Dans le cadre d'une première réalisation, on ne niera donc pas que Stuckmann se positionne clairement en conteur au talent fort prometteur par sa manière de construire et d'exposer visuellement peu à peu la mythologie de son récit au sein d'une ambiance qui sait distiller quelques frissons bien sentis et se montrer assez captivante jusqu'à son terme... Mais, au-delà de la démonstration de ce sens de la narration formelle sur le terrain d'une épouvante poisseuse à souhait, "Shelby Oaks" est malheureusement beaucoup plus limité sur le fond.
Bon, on s'arrêtera surtout sur ce qui nous semble être le principal problème de taille en termes d'immersion: ouvrir le film en mode faux-reportage (couplé à quelques séquences de found footage par le biais des vidéos des Paranormal Paranoids) est en soi une bonne idée pour partager avec le spectateur le flot brut et pluriel des fondations de son récit dans un écrin réaliste, le choix de cette introduction se traduit d'ailleurs par un vrai gage d'efficacité afin de l'impliquer d'emblée en son sein.
Toutefois, lorsqu'au bout d'un quart d'heure, "Shelby Oaks" en revient à un langage cinématographique traditionnel, il devient très dur de ne pas voir les énormes faiblesses narratives qui l'accompagnent, notamment du côté de l'héroïne, uniquement définie par le besoin de retrouver sa sœur (et un autre très maigre développement dont on se doute assez vite que sa mise en avant n'est pas là par un hasard, la toute dernière partie en deviendra extrêmement prévisible à cause de ça) et qui, outre le manque d'attaches émotionnelles à son égard sur la durée, va se résumer à n'être qu'un véhicule scénaristique pour faire progresser grossièrement l'enquête, brisant bien trop souvent notre suspension consentie d'incrédulité par ses agissements (on peut comprendre sa détermination mais aller visiter en plein milieu de la nuit des endroits louches abandonnés alors que l'on se sait poursuivi par un truc qui n'a rien d'humain... ça tient de l'opération kamikaze).

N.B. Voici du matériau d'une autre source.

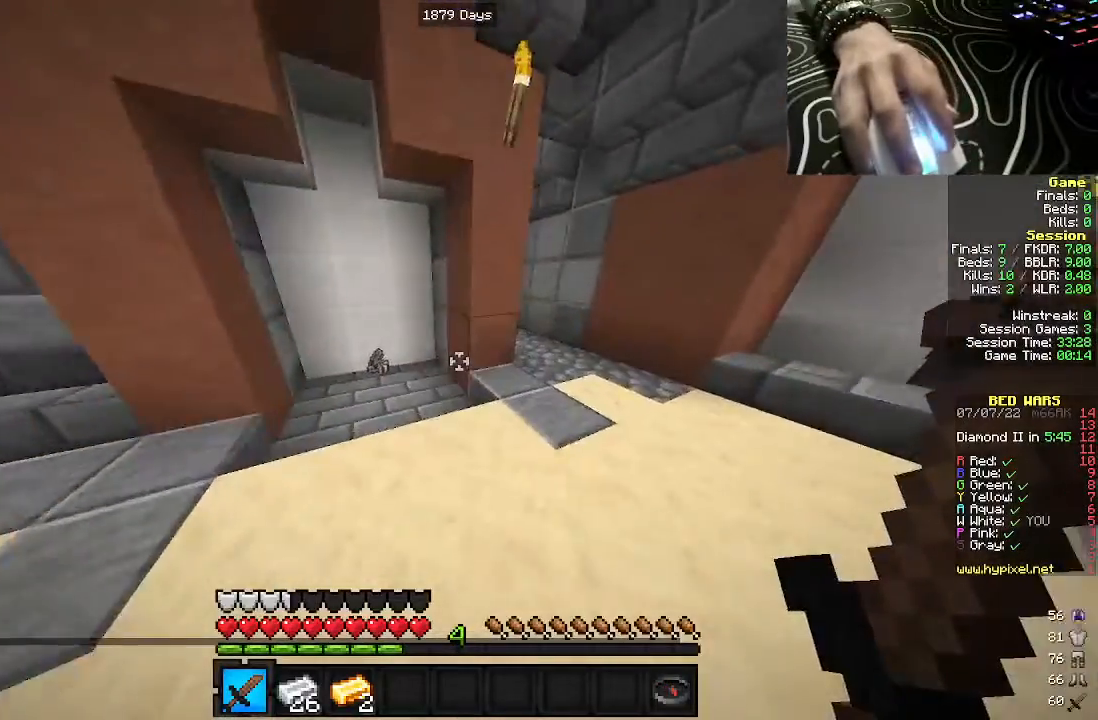
{"keys": ["a", "w"], "mouse": [], "events": [[250, "a", "down"]]}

Et puis, il faut bien dire que, même si elle reste correcte et plaisante à voir se dérouler dans son ensemble (surtout par les quelques touches de survival bien glauque qui s'y annexent), l'histoire surnaturelle concoctée par Chris Stuckmann et son épouse a de sérieux de airs de pot-pourri convoquant beaucoup d'autres du genre passés avant lui, avec un résultat à la portée qui serait doute assez limitée sans les qualités plus que louables de son emballage pour y maintenir notre intérêt.

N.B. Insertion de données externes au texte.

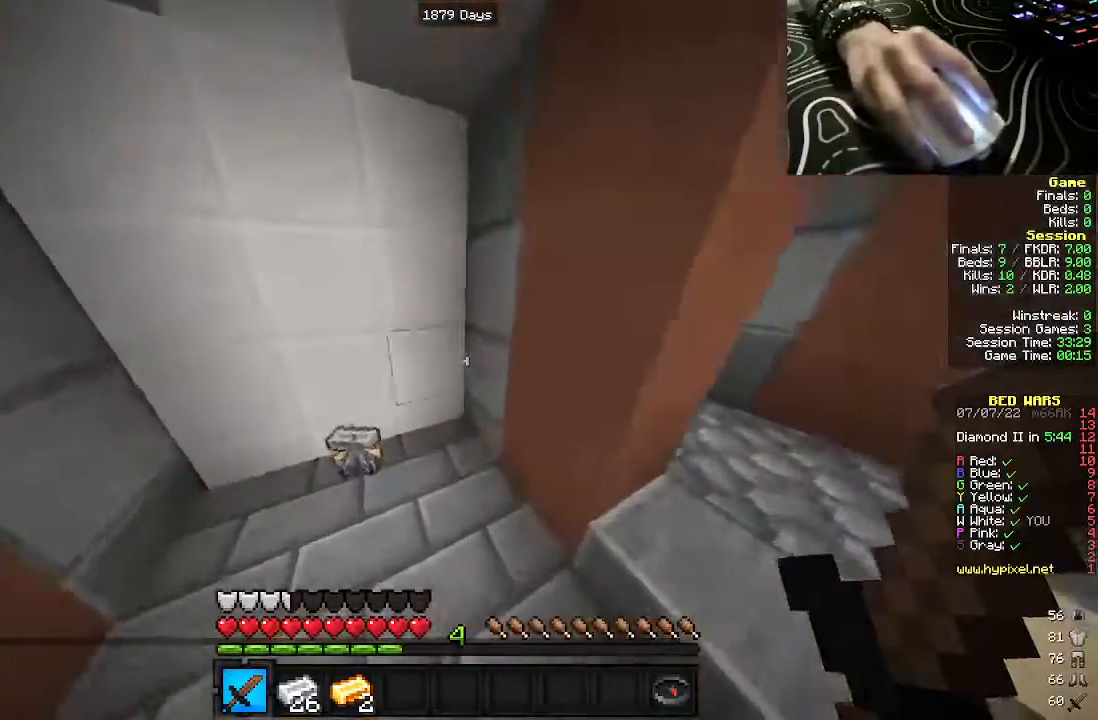
{"keys": ["a", "s"], "mouse": [], "events": [[283, "w", "up"], [500, "s", "down"]]}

Trop survendu comme une nouvelle pépite épouvante indé sortie de nulle part, "Shelby Oaks" n'a peut-être pas les reins scénaristiques suffisamment inventifs pour créer la surprise mais Chris Stuckmann parvient au moins à s'y révéler comme un cinéaste capable d'ambiance franchement pesante et prenante. Rien que pour ça, on ne peut que comprendre le coup de cœur de l'ami Flanagan pour son long-métrage.